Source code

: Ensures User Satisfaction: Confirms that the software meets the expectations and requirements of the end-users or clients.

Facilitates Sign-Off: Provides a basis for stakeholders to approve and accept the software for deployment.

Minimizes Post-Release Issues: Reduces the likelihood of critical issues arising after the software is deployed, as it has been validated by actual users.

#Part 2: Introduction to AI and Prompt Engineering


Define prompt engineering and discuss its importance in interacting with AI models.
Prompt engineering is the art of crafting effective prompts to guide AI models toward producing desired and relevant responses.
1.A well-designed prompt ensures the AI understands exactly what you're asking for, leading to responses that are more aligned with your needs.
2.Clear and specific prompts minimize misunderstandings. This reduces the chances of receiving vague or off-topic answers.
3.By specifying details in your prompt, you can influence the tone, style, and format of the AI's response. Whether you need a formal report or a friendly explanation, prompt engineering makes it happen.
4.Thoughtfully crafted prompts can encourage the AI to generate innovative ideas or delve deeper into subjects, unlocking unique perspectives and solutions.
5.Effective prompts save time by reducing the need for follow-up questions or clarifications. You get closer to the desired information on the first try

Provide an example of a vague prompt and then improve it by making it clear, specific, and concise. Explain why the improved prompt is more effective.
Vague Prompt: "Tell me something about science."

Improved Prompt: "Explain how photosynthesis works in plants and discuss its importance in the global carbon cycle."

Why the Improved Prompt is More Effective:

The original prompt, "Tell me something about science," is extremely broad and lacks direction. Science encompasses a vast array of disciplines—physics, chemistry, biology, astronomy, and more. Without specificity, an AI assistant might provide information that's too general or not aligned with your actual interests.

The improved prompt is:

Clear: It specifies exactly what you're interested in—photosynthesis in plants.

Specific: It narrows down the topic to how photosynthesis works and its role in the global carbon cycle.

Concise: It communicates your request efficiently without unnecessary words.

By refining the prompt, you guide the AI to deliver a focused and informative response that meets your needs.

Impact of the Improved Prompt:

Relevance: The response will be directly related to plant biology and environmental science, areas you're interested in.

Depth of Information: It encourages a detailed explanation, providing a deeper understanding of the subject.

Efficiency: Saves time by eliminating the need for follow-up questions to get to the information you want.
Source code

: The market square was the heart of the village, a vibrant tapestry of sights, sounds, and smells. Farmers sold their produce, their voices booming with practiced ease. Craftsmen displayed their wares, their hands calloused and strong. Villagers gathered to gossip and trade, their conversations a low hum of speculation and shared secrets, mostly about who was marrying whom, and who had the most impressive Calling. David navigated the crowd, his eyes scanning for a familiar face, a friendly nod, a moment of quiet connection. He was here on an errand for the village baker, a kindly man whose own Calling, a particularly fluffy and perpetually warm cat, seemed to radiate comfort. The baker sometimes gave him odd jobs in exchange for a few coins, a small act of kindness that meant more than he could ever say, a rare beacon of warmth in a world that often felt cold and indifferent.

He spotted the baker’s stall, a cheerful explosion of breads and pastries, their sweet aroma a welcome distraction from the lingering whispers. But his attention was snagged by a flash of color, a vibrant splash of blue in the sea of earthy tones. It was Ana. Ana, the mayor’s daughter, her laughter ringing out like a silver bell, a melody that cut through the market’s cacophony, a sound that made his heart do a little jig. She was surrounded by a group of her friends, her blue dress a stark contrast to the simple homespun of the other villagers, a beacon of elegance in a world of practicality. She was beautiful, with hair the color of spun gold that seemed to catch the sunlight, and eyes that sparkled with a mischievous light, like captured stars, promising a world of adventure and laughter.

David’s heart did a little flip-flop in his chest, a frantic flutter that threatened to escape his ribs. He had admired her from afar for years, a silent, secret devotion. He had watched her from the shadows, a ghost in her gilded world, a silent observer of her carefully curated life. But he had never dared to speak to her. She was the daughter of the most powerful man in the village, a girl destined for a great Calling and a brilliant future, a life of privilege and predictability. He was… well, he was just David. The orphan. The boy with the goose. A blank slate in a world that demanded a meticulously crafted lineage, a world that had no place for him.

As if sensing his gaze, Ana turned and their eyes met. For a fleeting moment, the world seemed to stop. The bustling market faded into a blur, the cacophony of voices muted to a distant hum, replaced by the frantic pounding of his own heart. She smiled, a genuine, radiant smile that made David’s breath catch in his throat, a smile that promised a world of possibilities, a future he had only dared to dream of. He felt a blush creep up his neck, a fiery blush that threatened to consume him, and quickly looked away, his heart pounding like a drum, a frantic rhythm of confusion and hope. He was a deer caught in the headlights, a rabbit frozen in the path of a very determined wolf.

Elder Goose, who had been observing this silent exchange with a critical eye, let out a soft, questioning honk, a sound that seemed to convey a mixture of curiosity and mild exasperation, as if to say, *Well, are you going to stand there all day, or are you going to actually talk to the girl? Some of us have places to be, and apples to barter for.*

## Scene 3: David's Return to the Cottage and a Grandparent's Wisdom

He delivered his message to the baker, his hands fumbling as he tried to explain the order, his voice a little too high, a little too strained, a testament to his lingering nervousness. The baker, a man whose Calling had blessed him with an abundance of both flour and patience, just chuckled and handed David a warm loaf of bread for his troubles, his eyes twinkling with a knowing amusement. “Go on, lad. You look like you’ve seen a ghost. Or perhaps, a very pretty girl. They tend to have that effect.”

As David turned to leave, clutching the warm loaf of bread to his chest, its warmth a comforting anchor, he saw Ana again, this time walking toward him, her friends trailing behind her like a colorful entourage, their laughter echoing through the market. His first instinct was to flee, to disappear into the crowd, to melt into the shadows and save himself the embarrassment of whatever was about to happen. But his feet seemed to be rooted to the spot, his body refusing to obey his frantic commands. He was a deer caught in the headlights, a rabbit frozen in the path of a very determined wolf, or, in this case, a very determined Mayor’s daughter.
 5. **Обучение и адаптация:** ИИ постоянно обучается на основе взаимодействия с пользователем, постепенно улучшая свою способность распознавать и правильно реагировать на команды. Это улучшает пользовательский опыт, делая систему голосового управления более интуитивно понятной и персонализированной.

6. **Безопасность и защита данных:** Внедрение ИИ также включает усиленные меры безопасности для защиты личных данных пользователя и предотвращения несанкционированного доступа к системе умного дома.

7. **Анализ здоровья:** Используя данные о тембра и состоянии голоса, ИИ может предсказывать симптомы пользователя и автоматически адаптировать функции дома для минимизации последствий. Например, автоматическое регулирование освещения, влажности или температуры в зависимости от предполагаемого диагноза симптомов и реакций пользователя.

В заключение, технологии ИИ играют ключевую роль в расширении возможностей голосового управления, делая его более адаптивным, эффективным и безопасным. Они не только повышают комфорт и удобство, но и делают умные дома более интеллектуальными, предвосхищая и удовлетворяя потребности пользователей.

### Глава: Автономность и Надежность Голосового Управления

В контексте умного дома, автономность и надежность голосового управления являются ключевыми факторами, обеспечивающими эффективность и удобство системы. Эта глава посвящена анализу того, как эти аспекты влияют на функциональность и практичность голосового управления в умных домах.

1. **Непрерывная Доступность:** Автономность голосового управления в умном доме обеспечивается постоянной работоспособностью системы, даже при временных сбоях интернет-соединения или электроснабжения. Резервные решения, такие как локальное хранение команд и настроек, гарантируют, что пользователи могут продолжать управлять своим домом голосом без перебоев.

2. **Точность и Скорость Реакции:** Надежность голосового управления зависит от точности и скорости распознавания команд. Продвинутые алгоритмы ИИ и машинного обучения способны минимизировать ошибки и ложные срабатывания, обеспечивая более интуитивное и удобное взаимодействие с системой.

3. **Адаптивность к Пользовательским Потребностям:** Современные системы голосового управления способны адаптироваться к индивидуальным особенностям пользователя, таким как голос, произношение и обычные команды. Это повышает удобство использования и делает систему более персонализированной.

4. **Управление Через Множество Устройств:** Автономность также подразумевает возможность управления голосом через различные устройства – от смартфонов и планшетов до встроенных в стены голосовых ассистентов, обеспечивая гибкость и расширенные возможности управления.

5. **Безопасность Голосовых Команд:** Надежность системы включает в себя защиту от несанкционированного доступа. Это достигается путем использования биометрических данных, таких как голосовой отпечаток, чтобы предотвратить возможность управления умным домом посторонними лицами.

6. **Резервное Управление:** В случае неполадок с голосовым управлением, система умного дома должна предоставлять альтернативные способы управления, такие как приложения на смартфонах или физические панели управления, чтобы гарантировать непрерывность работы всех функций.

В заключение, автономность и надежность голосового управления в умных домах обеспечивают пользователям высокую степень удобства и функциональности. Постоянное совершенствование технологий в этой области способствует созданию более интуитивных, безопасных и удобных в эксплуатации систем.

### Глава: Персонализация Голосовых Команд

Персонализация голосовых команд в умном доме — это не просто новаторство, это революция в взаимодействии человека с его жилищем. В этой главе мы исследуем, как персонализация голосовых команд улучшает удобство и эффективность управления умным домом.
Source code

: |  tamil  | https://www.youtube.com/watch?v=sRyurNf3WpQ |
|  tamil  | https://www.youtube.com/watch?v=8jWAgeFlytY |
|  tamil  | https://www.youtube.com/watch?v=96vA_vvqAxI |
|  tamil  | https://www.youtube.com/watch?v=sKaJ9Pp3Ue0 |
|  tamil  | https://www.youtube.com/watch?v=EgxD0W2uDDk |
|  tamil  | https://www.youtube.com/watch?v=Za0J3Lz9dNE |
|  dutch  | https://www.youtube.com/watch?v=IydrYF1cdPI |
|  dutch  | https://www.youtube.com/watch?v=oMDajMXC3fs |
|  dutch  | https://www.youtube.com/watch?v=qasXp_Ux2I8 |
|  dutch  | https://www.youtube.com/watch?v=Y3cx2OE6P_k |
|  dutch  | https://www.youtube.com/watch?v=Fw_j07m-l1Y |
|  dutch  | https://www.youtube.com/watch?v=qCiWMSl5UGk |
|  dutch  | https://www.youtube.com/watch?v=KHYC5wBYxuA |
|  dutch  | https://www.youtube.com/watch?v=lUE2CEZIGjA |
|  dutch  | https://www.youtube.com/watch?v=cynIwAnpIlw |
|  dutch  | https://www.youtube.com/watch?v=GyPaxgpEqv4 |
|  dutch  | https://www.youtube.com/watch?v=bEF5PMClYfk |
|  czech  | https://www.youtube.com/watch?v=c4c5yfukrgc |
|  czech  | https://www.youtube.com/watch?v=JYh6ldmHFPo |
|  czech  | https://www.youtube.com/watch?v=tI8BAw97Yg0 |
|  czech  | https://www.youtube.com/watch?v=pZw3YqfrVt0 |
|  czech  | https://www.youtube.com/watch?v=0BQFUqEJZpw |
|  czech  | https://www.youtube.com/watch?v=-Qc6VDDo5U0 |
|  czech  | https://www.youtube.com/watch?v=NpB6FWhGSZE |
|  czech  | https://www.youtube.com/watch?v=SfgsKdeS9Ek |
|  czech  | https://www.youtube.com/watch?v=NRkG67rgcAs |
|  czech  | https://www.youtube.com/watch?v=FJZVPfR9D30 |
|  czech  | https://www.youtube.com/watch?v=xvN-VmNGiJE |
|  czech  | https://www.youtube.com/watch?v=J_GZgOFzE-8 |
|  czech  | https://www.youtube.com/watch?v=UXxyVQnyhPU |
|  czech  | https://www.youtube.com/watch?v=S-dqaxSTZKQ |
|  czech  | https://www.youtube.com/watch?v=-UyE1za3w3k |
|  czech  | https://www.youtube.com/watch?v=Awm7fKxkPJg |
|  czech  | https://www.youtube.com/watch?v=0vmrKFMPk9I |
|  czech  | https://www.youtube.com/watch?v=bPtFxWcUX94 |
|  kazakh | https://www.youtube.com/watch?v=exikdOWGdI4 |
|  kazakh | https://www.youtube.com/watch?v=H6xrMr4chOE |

----------------------------------------

== Task details ==
How many lines in the entries above contain the string "Управление", matching case exactly? Reply with the number alone.

== Reply ==
2